A very interesting event for cooperators and commoners based in Crete, Greece is the festival that Terra Verde, the Support Centre for the Social & Solidarity Economy, is organizing on September 2-3 in Chania. Here’s more information about the festival, including the full programme: http://www.terraverde-chania.gr/index.php/nea/draseis/138-2-3-2019
A new study of the Sardex complementary currency in Sardinia by Alexandros Kioupkiolis and Paolo Dini, titled ‘The alter-politics of complementary currencies: The case of Sardex‘, has just been published in Cogent Social Sciences. Here’s the abstract:
This paper addresses the question whether complementary currencies can help us think and practice politics in new and different ways which contribute to democratic change and civic empowerment in our times. The space created by the Sardex complementary currency circuit in Sardinia (2009-to date) seems to leave enough room for the emergence of a collective micropolitical consciousness. At the same time, the design of a technological and financial infrastructure is also an alternative political, or ‘alter-political’ choice.

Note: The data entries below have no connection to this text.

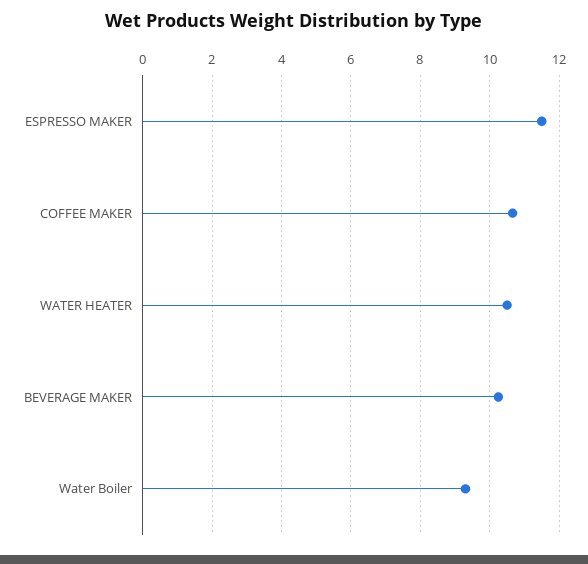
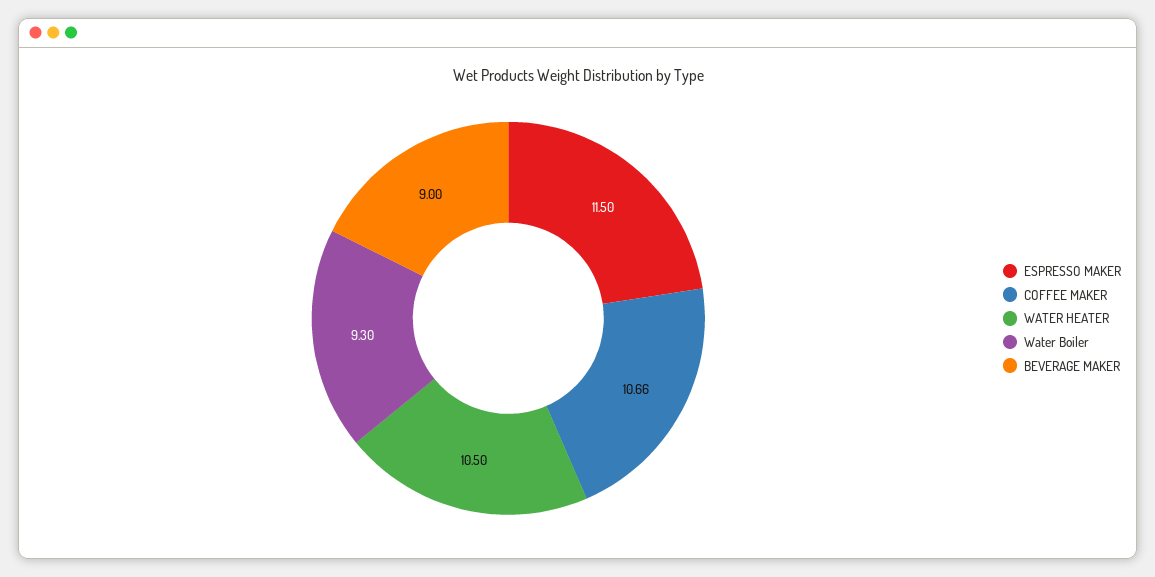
  {
    "ESPRESSO MAKER": 11.5,
    "COFFEE MAKER": 10.66,
    "WATER HEATER": 10.5,
-   "BEVERAGE MAKER": 10.2,
+   "BEVERAGE MAKER": 9,
    "Water Boiler": 9.3
  }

Both are alternative to hegemonic politics and to typical modes of mobilization and contestation. Thus, the Sardex circuit can best be understood as an alter-political combination of the bottom-up micropolitics of personal interactions within the circuit and of the politics of technology implicit in the top-down design of the technological and financial infrastructure underpinning the circuit. The Sardex experience suggests that a market that mediates the (local) real economy only and shuts out the financial economy can provide economic sustainability by supporting SMEs, supply a shield against the adverse effects of financial crises, and counteract the fetishization of money by disclosing daily its roots in social construction within a controlled environment of mutual responsibility, solidarity, and trust. We broached the Sardex currency and circuit in such terms in order to illustrate a significant and effective instance of alter-politics in our times and also to indicate, more specifically, community financial innovations which could be taken up and re-deployed to democratize or ‘commonify’ local economies.